Outside of kale season, you can simply make the vegan stir-fry with another leafy green vegetable, such as chard or spinach.
(Percentage of daily recommendation)
Calorie | 468 cal. | (22 %) | ||
Protein | 18 g | (18 %) | ||
Fat | 15 g | (13 %) | ||
Carbohydrates | 64 g | (43 %) | ||
Sugar added | 0 g | (0 %) | ||
Roughage | 16.1 g | (54 %) |
Vitamin A | 2.3 mg | (288 %) | ||
Vitamin D | 0 μg | (0 %) | ||
Vitamin E | 4.7 mg | (39 %) | ||
Vitamin K | 536.7 μg | (895 %) | ||
Vitamin B₁ | 0.5 mg | (50 %) | ||
Vitamin B₂ | 0.3 mg | (27 %) | ||
Niacin | 8.2 mg | (68 %) | ||
Vitamin B₆ | 0.7 mg | (50 %) | ||
Folate | 163 μg | (54 %) | ||
Pantothenic acid | 1.2 mg | (20 %) | ||
Biotin | 10.5 μg | (23 %) | ||
Vitamin B₁₂ | 0 μg | (0 %) | ||
Vitamin C | 82 mg | (86 %) | ||
Potassium | 873 mg | (22 %) | ||
Calcium | 227 mg | (23 %) | ||
Magnesium | 154 mg | (51 %) | ||
Iron | 6 mg | (40 %) | ||
Iodine | 9 μg | (5 %) | ||
Zinc | 3.3 mg | (41 %) | ||
Saturated fatty acids | 2.2 g | |||
Uric acid | 194 mg | |||
Cholesterol | 0 mg | |||
Complete sugar | 10 g |
Ingredients
- Ingredients
- 9 ozs Bulgur
- salt
- 4 ozs Kale
- 4 carrots
- 1 organic lemon
- 1 garlic clove
- 3 Tbsps olive oil
- peppers
- cayenne pepper
- ½ tsp smoked ground paprika
- 8 ozs chickpeas (can; drained weight)
- 9 ozs vegan Sour cream (or yogurt)
- 1 Tbsp Tahini
- ½ bunch parsley
Preparation steps
Bring bulgur to a boil in twice the amount of salted water and cook over low heat for about 10 minutes until slightly al dente; then drain and set aside. Meanwhile, clean and wash kale and cook in boiling salted water for about 2 minutes; drain, rinse with cold water and drain.
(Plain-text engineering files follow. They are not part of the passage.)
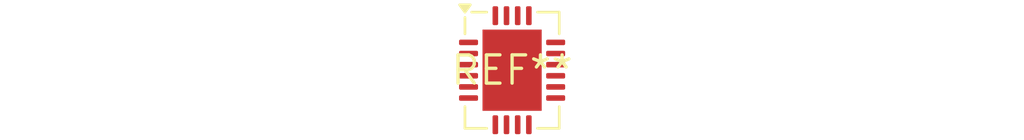
<source format=kicad_pcb>
(kicad_pcb (version 20240108) (generator pcbnew)

  (general
    (thickness 1.6)
  )

  (paper "A4")
  (layers
    (0 "F.Cu" signal)
    (31 "B.Cu" signal)
    (32 "B.Adhes" user "B.Adhesive")
    (33 "F.Adhes" user "F.Adhesive")
    (34 "B.Paste" user)
    (35 "F.Paste" user)
    (36 "B.SilkS" user "B.Silkscreen")
    (37 "F.SilkS" user "F.Silkscreen")
    (38 "B.Mask" user)
    (39 "F.Mask" user)
    (40 "Dwgs.User" user "User.Drawings")
    (41 "Cmts.User" user "User.Comments")
    (42 "Eco1.User" user "User.Eco1")
    (43 "Eco2.User" user "User.Eco2")
    (44 "Edge.Cuts" user)
    (45 "Margin" user)
    (46 "B.CrtYd" user "B.Courtyard")
    (47 "F.CrtYd" user "F.Courtyard")
    (48 "B.Fab" user)
    (49 "F.Fab" user)
    (50 "User.1" user)
    (51 "User.2" user)
    (52 "User.3" user)
    (53 "User.4" user)
    (54 "User.5" user)
    (55 "User.6" user)
    (56 "User.7" user)
    (57 "User.8" user)
    (58 "User.9" user)
  )

  (setup
    (pad_to_mask_clearance 0)
    (pcbplotparams
      (layerselection 0x00010fc_ffffffff)
      (plot_on_all_layers_selection 0x0000000_00000000)
      (disableapertmacros false)
      (usegerberextensions false)
      (usegerberattributes false)
      (usegerberadvancedattributes false)
      (creategerberjobfile false)
      (dashed_line_dash_ratio 12.000000)
      (dashed_line_gap_ratio 3.000000)
      (svgprecision 4)
      (plotframeref false)
      (viasonmask false)
      (mode 1)
      (useauxorigin false)
      (hpglpennumber 1)
      (hpglpenspeed 20)
      (hpglpendiameter 15.000000)
      (dxfpolygonmode false)
      (dxfimperialunits false)
      (dxfusepcbnewfont false)
      (psnegative false)
      (psa4output false)
      (plotreference false)
      (plotvalue false)
      (plotinvisibletext false)
      (sketchpadsonfab false)
      (subtractmaskfromsilk false)
      (outputformat 1)
      (mirror false)
      (drillshape 1)
      (scaleselection 1)
      (outputdirectory "")
    )
  )

  (net 0 "")

  (footprint "QFN-20-1EP_4x5mm_P0.5mm_EP2.65x3.65mm" (layer "F.Cu") (at 0 0))

)

</source>
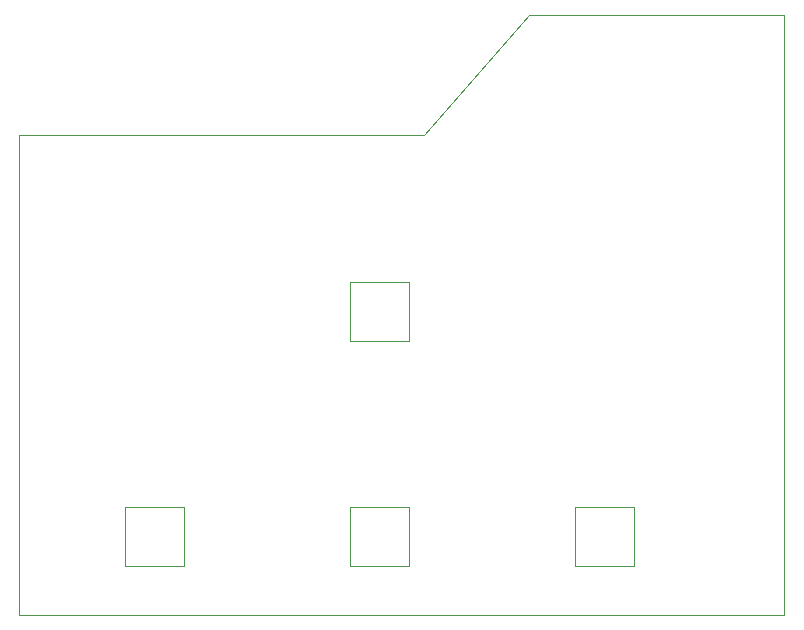
<source format=gbr>
%TF.GenerationSoftware,KiCad,Pcbnew,(5.1.10)-1*%
%TF.CreationDate,2021-11-19T23:24:49+01:00*%
%TF.ProjectId,Labbe,4c616262-652e-46b6-9963-61645f706362,rev?*%
%TF.SameCoordinates,Original*%
%TF.FileFunction,Profile,NP*%
%FSLAX46Y46*%
G04 Gerber Fmt 4.6, Leading zero omitted, Abs format (unit mm)*
G04 Created by KiCad (PCBNEW (5.1.10)-1) date 2021-11-19 23:24:49*
%MOMM*%
%LPD*%
G01*
G04 APERTURE LIST*
%TA.AperFunction,Profile*%
%ADD10C,0.050000*%
%TD*%
%TA.AperFunction,Profile*%
%ADD11C,0.120000*%
%TD*%
G04 APERTURE END LIST*
D10*
X212090000Y-81280000D02*
X195580000Y-81280000D01*
X220980000Y-71120000D02*
X212090000Y-81280000D01*
X242570000Y-71120000D02*
X220980000Y-71120000D01*
X242570000Y-121920000D02*
X242570000Y-71120000D01*
X177800000Y-121920000D02*
X242570000Y-121920000D01*
X177800000Y-81280000D02*
X177800000Y-121920000D01*
X195580000Y-81280000D02*
X177800000Y-81280000D01*
D11*
%TO.C,U1*%
X191730000Y-117790000D02*
X186730000Y-117790000D01*
X191730000Y-112790000D02*
X191730000Y-117790000D01*
X186730000Y-112790000D02*
X191730000Y-112790000D01*
X186730000Y-117790000D02*
X186730000Y-112790000D01*
%TO.C,U2*%
X210780000Y-98740000D02*
X205780000Y-98740000D01*
X210780000Y-93740000D02*
X210780000Y-98740000D01*
X205780000Y-93740000D02*
X210780000Y-93740000D01*
X205780000Y-98740000D02*
X205780000Y-93740000D01*
%TO.C,U3*%
X205780000Y-117790000D02*
X205780000Y-112790000D01*
X205780000Y-112790000D02*
X210780000Y-112790000D01*
X210780000Y-112790000D02*
X210780000Y-117790000D01*
X210780000Y-117790000D02*
X205780000Y-117790000D01*
%TO.C,U5*%
X224830000Y-117790000D02*
X224830000Y-112790000D01*
X224830000Y-112790000D02*
X229830000Y-112790000D01*
X229830000Y-112790000D02*
X229830000Y-117790000D01*
X229830000Y-117790000D02*
X224830000Y-117790000D01*
%TD*%
M02*

</source>
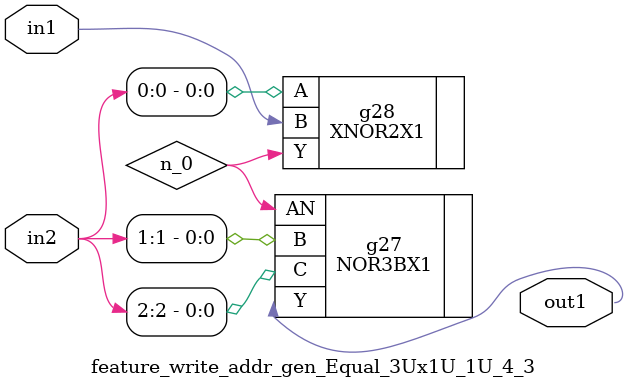
<source format=v>
`timescale 1ps / 1ps


module feature_write_addr_gen_Equal_3Ux1U_1U_4_3(in2, in1, out1);
  input [2:0] in2;
  input in1;
  output out1;
  wire [2:0] in2;
  wire in1;
  wire out1;
  wire n_0;
  NOR3BX1 g27(.AN (n_0), .B (in2[1]), .C (in2[2]), .Y (out1));
  XNOR2X1 g28(.A (in2[0]), .B (in1), .Y (n_0));
endmodule



</source>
Clean, peel and slice the carrots. Rinse lemon, dry, and cut in half. Slice 1 half, grate the zest from the other, and squeeze out the juice. Peel garlic, chop coarsely. Place kale, 2 tablespoons olive oil, salt, pepper, 1 tablespoon lemon juice, cayenne pepper, and paprika in a small food processor or chopper.
Sauté carrots in remaining olive oil in a frying pan over medium heat for 5-6 minutes. Drain chickpeas, rinse and drain well. Add chickpeas and kale mixture and saute for another 3-4 minutes. Season with salt and pepper.
For the sauce, mix the sour cream alternative with salt, pepper, lemon zest, remaining lemon juice, and tahini and pour into a bowl.
Heat bulgur again briefly. Wash parsley, shake dry and chop. Divide bulgur among plates and arrange carrot and kale mixture on top. Drizzle with some sauce, arrange with lemon slices and sprinkle with parsley.